Saturday, July 25th. Tomorrow is Parents’ Day — an annual public observance similar to Mother’s Day and Father’s Day, but not an official holiday with gifts and greetings cards. And because it dates only from 1994, not as well known. Its goal is to honor the men and women whose devotion to children strengthens families and society in general, whether they are actual parents or parental figures. Among the activities of the day, “Parents of the Year” will be recognized at local, state, and national levels. As America changes demographically, the role of parents remains the same — to nurture children. Indicative of those demographic changes is the recent discovery that just over half of the nation’s children younger than one year are minorities, as are nearly half of America’s children under the age of 5. You can find more facts about America’s people, places and economy, from the American Community Survey, at<www.census.gov>.

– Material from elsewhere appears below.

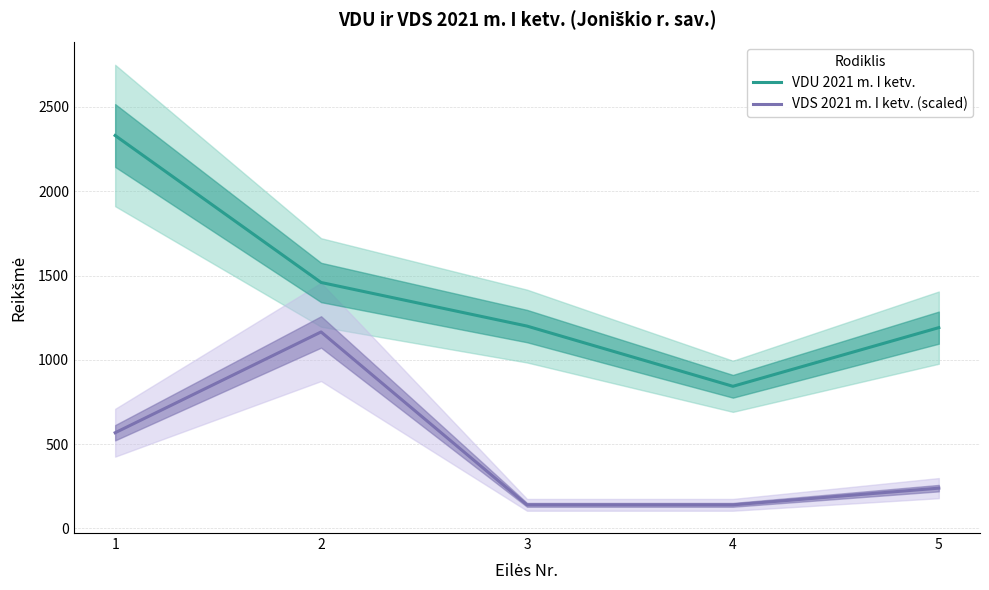

True or false: VDS 2021 m. I ketv. (scaled) and VDU 2021 m. I ketv. cross at least once.

False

Sunday, July 26th. On this date 25 years ago, the Americans with Disabilities Act became law. First introduced in Congress in 1988, the goal of the legislation was to guarantee equal opportunity for people with disabilities in public and commercial facilities, employment, transportation, and services at all levels of government. Nearly 57 million Americans — or about 19 percent of the population — have at least one disability. Some 12 million over the age of 15 need assistance with one or more activities of daily living. More than 8 million Americans over age 15 have vision difficulties, and another 7.6 million have impaired hearing. There are 3.6 million Americans using wheelchairs, while another near 31 million have difficulty walking or climbing stairs. You can find more facts about America from the U.S. Census Bureau online at <www.census.gov>.